Understanding what values are most important to a business owner as they consider the continuation of their business without them will help create the path they need to be on. Whether they are focused on supporting their employees or giving back to the community, clearly defined values-based goals will help determine if a particular exit path lends itself to a more successful outcome. 

Values-based goals are "softer" but more emotionally compelling. Considering most owners have a strong emotional attachment to their companies, there is no surprise that emotionally driven goals can have a huge impact on the future of the organization. An exit path that reaches your client’s exit deadline and financial goals but puts your client’s employees at risk for losing their jobs and has an impact the local economy may be a values-based deal breaker for your client. Knowing these non-tangible goals from your client early in the process will save you and your client time and establish clearer expectations for what the owner really wants.  

How to Establish Values-Based Goals 

Ask questions! The only way to understand what is truly important to your business owner clients is by diving in and getting them thinking about their priorities. Generally, Exit Planning Advisors kick off this discussion by asking owners to: 

  • Describe their vision for their companies without them. 
  • Describe their vision for themselves without their companies.

Visions can be difficult for owners to clarify and quantify, so as their advisor, you will sometimes need to push them to think a little harder about the future they want for their business and themselves. Ask them a series of follow-up questions to get to the heart of what they value. For example: 

  • Why do you wish to maintain the company's culture after you exit the business? 
  • What aspects of the culture do you want a buyer to maintain? 
  • Do you have ideas on how to accomplish that? 

Only upon fully understanding an owner's aspirational goals can advisors begin to recommend the appropriate actions to achieve them. 

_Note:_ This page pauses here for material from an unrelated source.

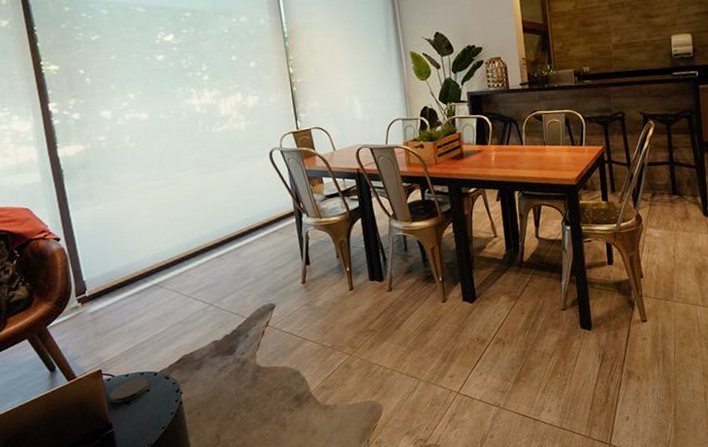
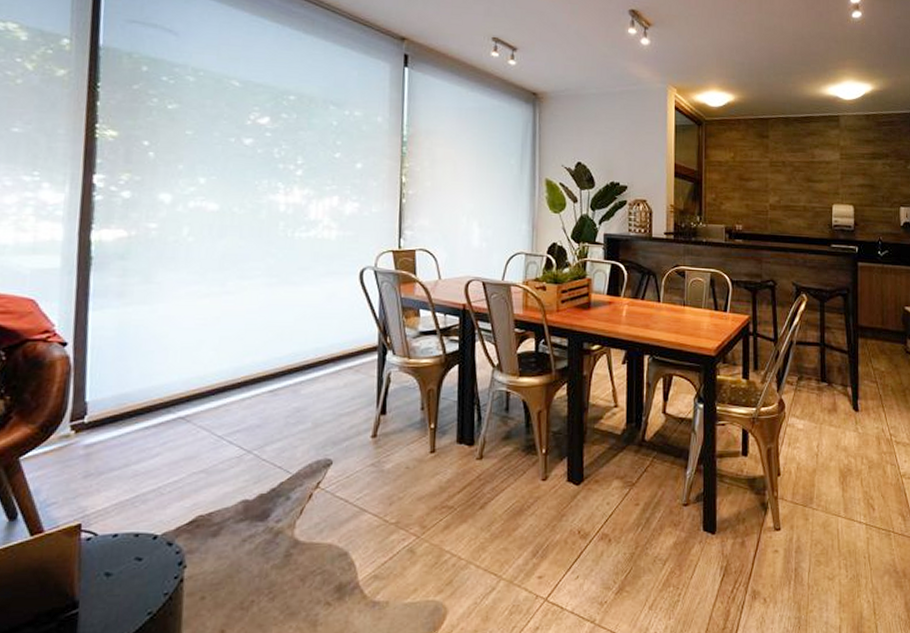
coaster: present [109,378,149,404] -> none [84,541,143,573]

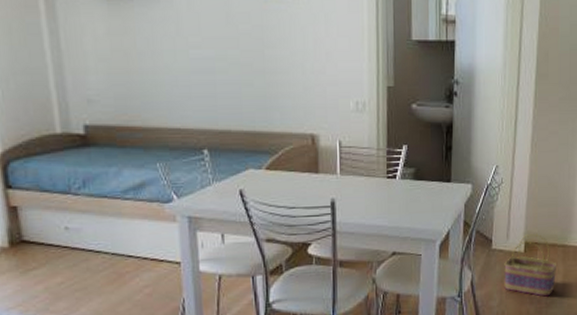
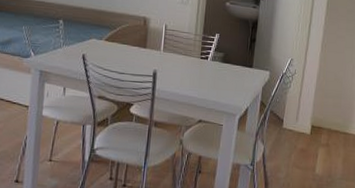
basket: present [504,234,558,297] -> none [291,119,339,176]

In addition to clarifying the owner's vision, asking questions establishes the advisor's interest in achieving their clients' wishes. When owners are confident that their advisors understand and take a personal interest in working with them to reach their aspirational goals, they are far likelier to engage them and move forward with a process that achieves all their goals. 

Conclusion 

Defining goals is the first step of a planning process that can set you up to creating a successful exit strategy for your owner clients. As you work through and set these goals with your owner clients, you should also be working through the next step in the Exit Planning Process: determining resources. When these two steps are completed, you can then proceed through the rest of the Exit Planning Process to create a Comprehensive Plan or work on a Phased Plan to resolve your owner’s hot-button issues first. Either way, you and your client will now be aligned and in agreement with what the goals are moving forward.